Here's where things got interesting. The A1 crack leads to a tiny ledge and a single bolt. THIS IS WHERE YOU SHOULD BELAY FROM (this is the top of pitch 8, there is gear in the crack next to the bolt). Not realizing how far i had gone, I clipped the bolt and kept going. The A1 crack peters out and you have to switch to another crack that begins up and to the left. I top step on a cam hook and find...nothing. I look some more and find a little piece of flake that I can put a hook on. I weight it, give it a bounce, it seems OK, so I commit to it and just as I am about to take the cam hook out, Ping! the flake breaks and i am air-born, but not for long. Somehow, my BD grappling hook (thank you grappling hook) which was attached to my chest harness snagged in one of the pockets on my daisy chain attached to the cam hook and somehow the cam hook stayed in through all of this (thank you cam hook) and i was caught before either taking a full daisy fall or ripping down to the pieces below me.
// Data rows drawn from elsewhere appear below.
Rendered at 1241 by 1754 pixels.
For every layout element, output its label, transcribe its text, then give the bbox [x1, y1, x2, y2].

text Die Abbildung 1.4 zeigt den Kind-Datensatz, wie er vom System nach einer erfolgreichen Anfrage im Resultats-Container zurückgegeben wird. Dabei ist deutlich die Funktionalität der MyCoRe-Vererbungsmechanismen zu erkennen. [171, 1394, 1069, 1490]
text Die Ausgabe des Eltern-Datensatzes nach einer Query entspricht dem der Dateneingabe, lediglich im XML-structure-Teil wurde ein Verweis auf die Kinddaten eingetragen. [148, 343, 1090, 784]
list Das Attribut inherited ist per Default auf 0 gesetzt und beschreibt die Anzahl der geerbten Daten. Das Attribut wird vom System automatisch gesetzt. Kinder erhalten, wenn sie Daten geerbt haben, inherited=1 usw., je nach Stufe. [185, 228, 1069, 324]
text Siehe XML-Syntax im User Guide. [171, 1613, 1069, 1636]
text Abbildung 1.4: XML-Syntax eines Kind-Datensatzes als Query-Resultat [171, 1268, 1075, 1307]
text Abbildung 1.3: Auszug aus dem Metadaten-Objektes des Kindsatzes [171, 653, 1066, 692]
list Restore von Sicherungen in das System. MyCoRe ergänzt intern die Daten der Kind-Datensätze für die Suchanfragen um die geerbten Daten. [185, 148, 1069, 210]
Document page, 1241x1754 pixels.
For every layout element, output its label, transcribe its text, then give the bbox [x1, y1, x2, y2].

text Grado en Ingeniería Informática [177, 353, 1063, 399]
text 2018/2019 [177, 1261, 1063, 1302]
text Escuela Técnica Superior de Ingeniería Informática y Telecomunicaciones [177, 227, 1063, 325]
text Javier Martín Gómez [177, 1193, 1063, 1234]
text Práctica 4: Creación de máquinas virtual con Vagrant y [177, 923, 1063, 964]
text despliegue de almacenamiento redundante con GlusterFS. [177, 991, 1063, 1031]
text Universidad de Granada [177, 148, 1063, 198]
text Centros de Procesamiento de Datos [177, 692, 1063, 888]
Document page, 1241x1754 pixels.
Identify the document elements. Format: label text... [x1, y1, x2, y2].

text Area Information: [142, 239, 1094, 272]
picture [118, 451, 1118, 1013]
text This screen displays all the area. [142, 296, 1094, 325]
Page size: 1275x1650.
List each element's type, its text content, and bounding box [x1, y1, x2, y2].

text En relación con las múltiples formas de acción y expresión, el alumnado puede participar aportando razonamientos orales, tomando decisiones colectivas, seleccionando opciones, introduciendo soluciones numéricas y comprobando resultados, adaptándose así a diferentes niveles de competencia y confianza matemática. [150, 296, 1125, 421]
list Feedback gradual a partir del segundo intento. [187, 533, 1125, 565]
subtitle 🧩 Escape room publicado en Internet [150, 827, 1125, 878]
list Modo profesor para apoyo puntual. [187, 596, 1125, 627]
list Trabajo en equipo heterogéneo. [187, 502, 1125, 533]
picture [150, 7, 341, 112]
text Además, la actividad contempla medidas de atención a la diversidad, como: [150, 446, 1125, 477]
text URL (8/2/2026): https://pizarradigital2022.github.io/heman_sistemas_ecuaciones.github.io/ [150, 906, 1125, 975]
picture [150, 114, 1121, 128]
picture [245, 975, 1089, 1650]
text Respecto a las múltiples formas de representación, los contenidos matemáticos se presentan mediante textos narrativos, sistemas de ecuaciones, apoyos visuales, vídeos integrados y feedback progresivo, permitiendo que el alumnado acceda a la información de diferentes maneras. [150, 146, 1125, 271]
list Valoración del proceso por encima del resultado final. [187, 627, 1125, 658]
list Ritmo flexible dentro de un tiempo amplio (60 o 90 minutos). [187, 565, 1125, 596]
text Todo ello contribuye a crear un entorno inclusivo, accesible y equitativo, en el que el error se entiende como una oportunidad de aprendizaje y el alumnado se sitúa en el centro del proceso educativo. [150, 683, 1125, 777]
I press the button on the adrenaline drain valve, top step on the cam hook again, and find a place for a ball nut behind the flake that broke off.

A few good TCU placements behind a flake lead me to the next conundrum. A couple large sections of the flake have broken off leaving nothing but a blank corner. I top step on the highest placement I have, can see where the flakes continue, can see that I will get a good placement when I get back to those flakes, but also find that there ain't no way that I'll be able to reach those flakes without an intermediate placement. I inspect the corner left by the broken flakes. There's only a tiny seam. I try a rurp, but it comes out under less than body weight. Finally, i find a little seam that a pecker will dig into. I put in the pecker, barely, holy shit it holds! I stand up and slam in a #4 metolius TCU. (note, this is the only nailing that we did on the route, the rest goes clean quite easily).

While I'm on the pecker, I hear K-man calling, "tennnnnnn feet." What the hell? Where's this pitch go? I look down, notice the bolt and the good gear next to it. Damn! That's where I'm supposed to belay from! This wasn't even supposed to be my pitch! I leave a pair of my aiders for K-man to get around the pecker spot, and down aid back to the belay.

K-man gets up to the anchor, thanks me for playing with my pecker, and heads up the rest of the pitch. The pitch still has some excitement left for K-man, though, thin placements behind the rest of the flake make it thought provoking. He goes free for a bit and then continues on to an awkward groove/gardening pitch that brings us to the 160 ft of 5.6 and the top out. A hand-shake, a nice view of half dome and rappels get us back down to dinner ledge before dark. Perfect wall!